Growing Up With Gefilte Fish
I grew up in a very Jewish neighborhood in Brooklyn, New York. There was nothing really special about it and I’m sure that there are hundreds of neighborhoods just like it all over the US but it was home to me.
My apartment building had 90 units in it. That means that 89 other families lived in the building along with my family. The building was a neighborhood onto itself.
About 95% of the people living in the building were Jewish, possibly more than that. The super wasn’t Jewish. I knew that at a young age because every Christmas my mother would take my sister and myself into his apartment so he and his wife could show off their Christmas tree and give us candy canes.
But mostly the building was a Jewish community. We even had a leader. His name was Mr. Brovendar. I’m positive that Mr. and Mrs. Brovendar had first names but this was our leader and his wife and everyone called them Mr. and Mrs. Brovendar. Never anything else. Never. Even my parents called them Mr. and Mrs. Brovendar.
The building looked to Mr. Brovendar to let us know exactly when the Jewish holiday’s started and ended, especially the Jewish New Year. He would blow his shofar the minute the holiday started and the minute it ended.
For those who don’t know, a shofar is a type of trumpet made from the horn of a ram (male sheep). It is mentioned more than 70 times in the Old Testament of the Bible, and is blown by Jews as part of the observance of the Jewish New Year, Rosh Hashanah.
But when it came to the Passover holiday, the building knew that it was coming because we could all hear Mrs. Brovendar chopping up all the fish to make her famous Gefilte Fish.

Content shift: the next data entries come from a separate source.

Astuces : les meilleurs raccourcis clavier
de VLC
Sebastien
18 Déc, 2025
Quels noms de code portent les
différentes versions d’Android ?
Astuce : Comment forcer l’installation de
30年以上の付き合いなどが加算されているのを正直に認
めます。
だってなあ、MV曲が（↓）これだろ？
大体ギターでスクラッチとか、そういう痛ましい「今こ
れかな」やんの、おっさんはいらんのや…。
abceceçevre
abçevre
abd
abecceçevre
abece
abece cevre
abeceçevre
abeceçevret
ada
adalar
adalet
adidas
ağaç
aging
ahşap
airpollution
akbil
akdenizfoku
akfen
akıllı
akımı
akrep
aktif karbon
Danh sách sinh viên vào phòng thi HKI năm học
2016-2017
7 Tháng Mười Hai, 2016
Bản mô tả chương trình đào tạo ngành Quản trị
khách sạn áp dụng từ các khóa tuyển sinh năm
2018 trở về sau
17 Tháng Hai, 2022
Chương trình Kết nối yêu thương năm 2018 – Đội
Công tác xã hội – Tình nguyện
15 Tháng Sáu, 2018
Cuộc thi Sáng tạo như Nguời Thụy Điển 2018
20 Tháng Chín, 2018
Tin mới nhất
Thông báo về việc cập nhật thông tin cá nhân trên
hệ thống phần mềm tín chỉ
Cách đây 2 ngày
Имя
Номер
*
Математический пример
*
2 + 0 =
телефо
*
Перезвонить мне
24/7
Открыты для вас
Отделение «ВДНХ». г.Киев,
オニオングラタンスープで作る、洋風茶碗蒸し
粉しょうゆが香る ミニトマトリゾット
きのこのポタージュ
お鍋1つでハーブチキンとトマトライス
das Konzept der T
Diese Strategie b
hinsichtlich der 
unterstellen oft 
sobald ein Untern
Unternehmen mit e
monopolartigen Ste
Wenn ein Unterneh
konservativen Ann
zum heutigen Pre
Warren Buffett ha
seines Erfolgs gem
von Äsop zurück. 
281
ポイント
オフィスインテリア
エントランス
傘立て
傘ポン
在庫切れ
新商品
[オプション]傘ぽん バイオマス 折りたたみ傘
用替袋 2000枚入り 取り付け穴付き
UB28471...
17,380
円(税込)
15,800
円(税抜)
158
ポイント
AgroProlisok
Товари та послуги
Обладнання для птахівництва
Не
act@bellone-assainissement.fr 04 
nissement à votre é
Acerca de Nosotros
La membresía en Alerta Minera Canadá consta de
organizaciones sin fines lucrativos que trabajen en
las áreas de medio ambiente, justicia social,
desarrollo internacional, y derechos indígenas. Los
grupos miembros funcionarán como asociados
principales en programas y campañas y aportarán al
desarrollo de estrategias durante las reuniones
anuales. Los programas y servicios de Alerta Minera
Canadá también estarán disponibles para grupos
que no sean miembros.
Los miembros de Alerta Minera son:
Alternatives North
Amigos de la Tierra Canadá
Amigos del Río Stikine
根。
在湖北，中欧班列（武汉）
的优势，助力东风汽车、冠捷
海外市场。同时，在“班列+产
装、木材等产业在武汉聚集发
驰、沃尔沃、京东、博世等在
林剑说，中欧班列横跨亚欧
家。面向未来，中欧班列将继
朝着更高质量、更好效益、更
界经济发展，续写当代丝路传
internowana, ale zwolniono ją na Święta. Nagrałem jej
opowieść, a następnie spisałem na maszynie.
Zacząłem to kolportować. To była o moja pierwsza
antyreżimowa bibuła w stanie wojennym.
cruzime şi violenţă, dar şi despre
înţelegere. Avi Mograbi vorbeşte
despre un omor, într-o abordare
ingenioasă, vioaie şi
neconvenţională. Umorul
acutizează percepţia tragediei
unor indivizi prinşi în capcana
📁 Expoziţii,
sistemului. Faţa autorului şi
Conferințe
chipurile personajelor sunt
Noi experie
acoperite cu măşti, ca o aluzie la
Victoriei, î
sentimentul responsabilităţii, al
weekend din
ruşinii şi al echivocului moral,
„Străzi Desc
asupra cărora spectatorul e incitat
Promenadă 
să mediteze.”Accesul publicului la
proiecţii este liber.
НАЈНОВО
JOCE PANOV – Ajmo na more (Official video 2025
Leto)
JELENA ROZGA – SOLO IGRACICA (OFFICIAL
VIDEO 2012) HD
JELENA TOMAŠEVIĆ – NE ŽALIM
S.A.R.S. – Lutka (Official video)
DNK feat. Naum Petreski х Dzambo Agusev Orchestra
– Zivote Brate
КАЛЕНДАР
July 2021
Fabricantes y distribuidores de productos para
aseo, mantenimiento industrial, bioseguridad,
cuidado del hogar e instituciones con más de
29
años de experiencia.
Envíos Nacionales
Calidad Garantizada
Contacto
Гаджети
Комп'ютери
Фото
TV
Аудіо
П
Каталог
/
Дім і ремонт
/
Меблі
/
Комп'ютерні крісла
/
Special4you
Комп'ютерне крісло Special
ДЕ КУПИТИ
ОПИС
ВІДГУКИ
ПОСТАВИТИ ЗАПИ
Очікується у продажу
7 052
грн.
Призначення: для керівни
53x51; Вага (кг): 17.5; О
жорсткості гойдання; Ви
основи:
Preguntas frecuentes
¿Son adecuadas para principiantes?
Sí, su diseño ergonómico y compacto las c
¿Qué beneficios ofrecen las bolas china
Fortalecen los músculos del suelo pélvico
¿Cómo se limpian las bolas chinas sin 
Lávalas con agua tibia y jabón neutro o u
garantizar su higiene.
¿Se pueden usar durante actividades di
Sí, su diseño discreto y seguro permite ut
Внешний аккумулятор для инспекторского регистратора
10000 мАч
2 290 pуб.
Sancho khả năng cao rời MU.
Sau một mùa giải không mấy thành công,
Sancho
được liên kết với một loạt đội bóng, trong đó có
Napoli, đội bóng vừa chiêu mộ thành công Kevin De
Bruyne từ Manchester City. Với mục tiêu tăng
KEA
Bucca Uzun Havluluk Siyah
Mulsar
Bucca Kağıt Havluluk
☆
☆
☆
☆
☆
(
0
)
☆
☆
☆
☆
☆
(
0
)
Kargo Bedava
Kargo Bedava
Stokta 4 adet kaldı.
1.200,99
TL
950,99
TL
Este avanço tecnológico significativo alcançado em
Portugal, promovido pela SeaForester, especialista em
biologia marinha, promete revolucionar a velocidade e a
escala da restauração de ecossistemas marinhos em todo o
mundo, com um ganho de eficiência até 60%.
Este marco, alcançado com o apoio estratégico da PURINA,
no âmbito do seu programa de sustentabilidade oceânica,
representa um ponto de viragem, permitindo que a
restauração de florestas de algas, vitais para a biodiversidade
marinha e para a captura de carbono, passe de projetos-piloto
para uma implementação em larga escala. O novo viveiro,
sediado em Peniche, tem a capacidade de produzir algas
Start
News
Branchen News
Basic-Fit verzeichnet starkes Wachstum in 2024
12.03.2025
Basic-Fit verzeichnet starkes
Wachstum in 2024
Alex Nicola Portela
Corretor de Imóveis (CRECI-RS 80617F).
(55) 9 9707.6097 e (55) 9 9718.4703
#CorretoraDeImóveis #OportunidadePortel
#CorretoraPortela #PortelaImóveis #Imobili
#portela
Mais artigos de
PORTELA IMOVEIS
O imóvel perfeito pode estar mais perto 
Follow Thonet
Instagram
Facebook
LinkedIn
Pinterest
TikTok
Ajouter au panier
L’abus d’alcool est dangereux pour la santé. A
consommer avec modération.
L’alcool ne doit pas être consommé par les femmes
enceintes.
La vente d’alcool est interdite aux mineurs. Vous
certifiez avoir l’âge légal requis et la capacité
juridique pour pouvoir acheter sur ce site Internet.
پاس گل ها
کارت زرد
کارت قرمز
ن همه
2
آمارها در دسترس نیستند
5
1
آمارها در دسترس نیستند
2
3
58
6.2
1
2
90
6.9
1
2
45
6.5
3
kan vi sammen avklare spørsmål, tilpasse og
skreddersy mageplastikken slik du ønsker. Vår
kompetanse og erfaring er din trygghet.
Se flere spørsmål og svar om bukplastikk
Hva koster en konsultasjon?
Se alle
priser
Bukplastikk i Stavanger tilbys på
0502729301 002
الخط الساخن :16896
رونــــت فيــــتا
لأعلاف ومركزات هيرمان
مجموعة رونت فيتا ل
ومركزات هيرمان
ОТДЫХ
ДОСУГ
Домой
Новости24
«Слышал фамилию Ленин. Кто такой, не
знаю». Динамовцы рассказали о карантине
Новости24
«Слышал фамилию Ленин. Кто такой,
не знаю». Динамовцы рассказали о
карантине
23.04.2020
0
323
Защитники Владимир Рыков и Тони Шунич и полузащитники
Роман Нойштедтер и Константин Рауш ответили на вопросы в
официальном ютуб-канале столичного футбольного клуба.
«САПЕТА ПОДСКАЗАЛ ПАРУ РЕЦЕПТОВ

The Brovendars lived on the second floor, right across the alley from our first floor apartment. Mrs. Brovendar started chopping the fish early in the morning and continued chopping all afternoon. Then during the evening she would cook the fish. Everyone stood by their window trying to breath in the delicious aroma of the fish cooking.
Now don’t expect to ever see a gefilte swimming around in the ocean or a lake. You can’t catch it with a fishing rod either. Gefilte fish is a Jewish snack made of ground fish (carp, mullet, whitefish, pike), egg whites, matzoh meal (wheat flour and water), onions and salt. Usually served chilled, sometimes with horseradish. It’s best with horseradish. My mom used to serve it with lettuce and carrots.
Not all Jewish people make their own gefilte fish. It’s hard work and so much easier to buy a jar of Manischewitz gefilte fish. Gefilte fish from a jar is mighty good but no where near as good and Mrs. Brovendar’s.
Honestly, gefilte fish is somewhat of an acquired taste. It’s kind of strange in a way and not all people like it, not even all Jews, but I love it. Once you get used to the taste there’s nothing better. I was lucky. I was born adoring gefilte fish. It’s so good.
My very young years are filled with memories of my family, my neighborhood, my building, and the sound of Mrs. Brovendar chopping the fish to make her famous gefilte fish.
It’s surprising how a certain noise or a smell brings back all those memories.